[[ Supplied text open ]]

# POTUS assassination attempt foiled



## DC (Oct 14, 2018)

Wonder what the details are or if we will ever know.
Report: U.S. Secret Service Foiled ISIS Assassination Plot Against Pres. Trump | One America News Network


----------



## MikeDelta (Oct 15, 2018)

DC said:


> Wonder what the details are or if we will ever know.
> Report: U.S. Secret Service Foiled ISIS Assassination Plot Against Pres. Trump | One America News Network



Hmmmm, I’m a bit surprised this even surfaced. Is there really a need, why was name the SS agent listed? I have a hunch as to why this would happen, but an open thread is probably not the place for it.


----------



## DC (Oct 15, 2018)

Aunt Tifa is in the narrative. I believe they may have been validated as an terrorist faction. 
@MikeDelta why not a discussion thread?


----------



## MikeDelta (Oct 15, 2018)

DC said:


> Aunt Tifa is in the narrative. I believe they may have been validated as an terrorist faction.
> @MikeDelta why not a discussion thread?



Def a discussion. PMing you...welp looks like I can’t PM you. Anyway, it just seems like too much ‘white intel’ out there, especially with the name of the agent


----------



## MikeDelta (Oct 15, 2018)

@DC Unless of course it was intentional and we’re doing that thing we make privates do when enemy is in the area. I posted your article in the ANTIFA forum. Perfect timing for your post!


----------



## DC (Oct 15, 2018)

Interesting. OAN is a news only agency and well trusted.


----------



## MikeDelta (Oct 15, 2018)

DC said:


> Interesting. OAN is a news only agency and well trusted.



I’m going to do some searching on this now.  This is pretty big news I’d say.  Also, I don’t think it’s beyond the realm of reason that there has been many similar efforts that are either monitored or have been thwarted. Why is this this particular attempt making the news? See what I mean?


----------



## DC (Oct 15, 2018)

Why I posted it here. When it came out no other news outlet was talking about it. I think because of the recent mob talk from the left this may be a reason to stomp out all left mob organizations.


----------



## ThunderHorse (Oct 15, 2018)

On the Daily Beast and Daily Caller...


----------



## Isiah6:8 (Oct 15, 2018)

MikeDelta said:


> Is there really a need, why was name the SS agent listed?



He is the Special Agent in charge of the PPD.  No reason not to name him, he does a lot of their press releases.


----------



## Cookie_ (Oct 15, 2018)

OAN is about as trustful as Mother Jones; that is, their tilt is pretty strong towards either political spectrum.  So far, they seem to be the only news source that mentions Antifa, and in context it isn't even connected to the story at all.

As for other news outlets, I see the daily beast reported on it earlier How the Secret Service Foiled a Trump Assassination Attempt.


----------



## DC (Oct 15, 2018)

I found this late last nite. Fox is the online Inquirer now days.


----------



## MikeDelta (Oct 15, 2018)

Isiah6:8 said:


> He is the Special Agent in charge of the PPD.  No reason not to name him, he does a lot of their press releases.



Yes, actually thought of that after I posted; shouldn’t comment while I’m doing cardio.


----------



## MikeDelta (Oct 15, 2018)

Isiah6:8 said:


> He is the Special Agent in charge of the PPD.  No reason not to name him, he does a lot of their press releases.

[[ Supplied text closed ]]
[[ Raw data open ]]

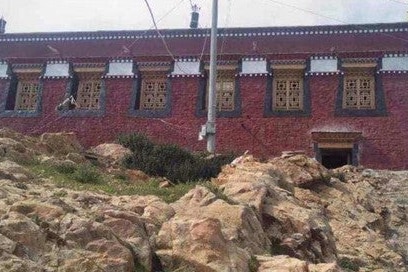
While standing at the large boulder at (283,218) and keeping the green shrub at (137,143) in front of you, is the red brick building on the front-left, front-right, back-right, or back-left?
front-right

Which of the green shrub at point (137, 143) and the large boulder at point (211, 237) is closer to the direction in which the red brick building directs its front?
the large boulder

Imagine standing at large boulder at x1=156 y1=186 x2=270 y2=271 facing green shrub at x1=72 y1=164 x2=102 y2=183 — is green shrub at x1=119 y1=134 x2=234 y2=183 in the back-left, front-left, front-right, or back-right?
front-right

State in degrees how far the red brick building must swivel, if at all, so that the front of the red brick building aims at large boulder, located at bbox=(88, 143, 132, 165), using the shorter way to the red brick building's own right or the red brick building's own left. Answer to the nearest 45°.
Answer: approximately 45° to the red brick building's own right

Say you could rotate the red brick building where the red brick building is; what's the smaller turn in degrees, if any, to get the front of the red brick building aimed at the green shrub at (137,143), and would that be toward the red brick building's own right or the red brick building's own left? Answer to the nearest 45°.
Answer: approximately 45° to the red brick building's own right

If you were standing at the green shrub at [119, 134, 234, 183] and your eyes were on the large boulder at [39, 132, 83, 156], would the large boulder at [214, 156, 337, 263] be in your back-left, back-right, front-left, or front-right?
back-left

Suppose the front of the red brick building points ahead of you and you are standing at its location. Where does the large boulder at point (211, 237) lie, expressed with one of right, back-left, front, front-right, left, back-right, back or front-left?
front

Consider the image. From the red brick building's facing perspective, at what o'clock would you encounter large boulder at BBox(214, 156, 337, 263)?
The large boulder is roughly at 12 o'clock from the red brick building.

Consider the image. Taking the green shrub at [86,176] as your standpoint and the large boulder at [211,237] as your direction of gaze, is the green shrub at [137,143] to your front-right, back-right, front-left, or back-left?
back-left

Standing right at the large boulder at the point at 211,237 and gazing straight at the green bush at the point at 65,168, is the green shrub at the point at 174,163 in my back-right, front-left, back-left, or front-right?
front-right

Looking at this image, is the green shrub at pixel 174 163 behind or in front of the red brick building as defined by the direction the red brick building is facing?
in front

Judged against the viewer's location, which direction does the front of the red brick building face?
facing the viewer

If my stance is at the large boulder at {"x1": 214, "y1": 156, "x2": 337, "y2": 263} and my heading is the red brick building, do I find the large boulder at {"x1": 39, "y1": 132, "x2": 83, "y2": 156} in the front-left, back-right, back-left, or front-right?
front-left
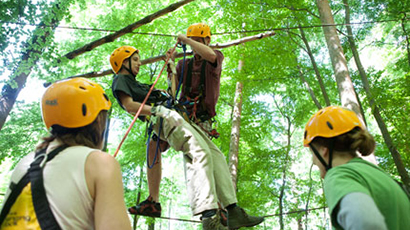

[[ Raw data closed ]]

● Using the information
a - Repeat word for word the passage of the forum thread starting with "Hmmmm, I’m a" and going on through "place for it.".
b - In the data excerpts, rewrite the lines starting with the line with "Looking at this" and going on through the end of the records, putting "stone tower" wherever "red brick building" appears and keeping everything else the same. Give only those lines, and leave the pictures out.
The forum thread and the data excerpts come from separate sources.

● Per-task outputs
a -
Hmmmm, I’m a bit surprised this even surfaced. Is there really a need, why was name the SS agent listed? I have a hunch as to why this would happen, but an open thread is probably not the place for it.

b -
Looking at this image, is the green shrub at pixel 174 163 behind or in front of the stone tower as defined by the direction the stone tower is facing?
in front

Judged against the viewer's location, which direction does the front of the stone tower face?
facing the viewer

If my stance is at the large boulder at {"x1": 214, "y1": 156, "x2": 337, "y2": 263} and my heading is the stone tower, do I find the large boulder at {"x1": 39, "y1": 132, "x2": 83, "y2": 156} in the front-left, back-right, back-left, or front-right?
front-left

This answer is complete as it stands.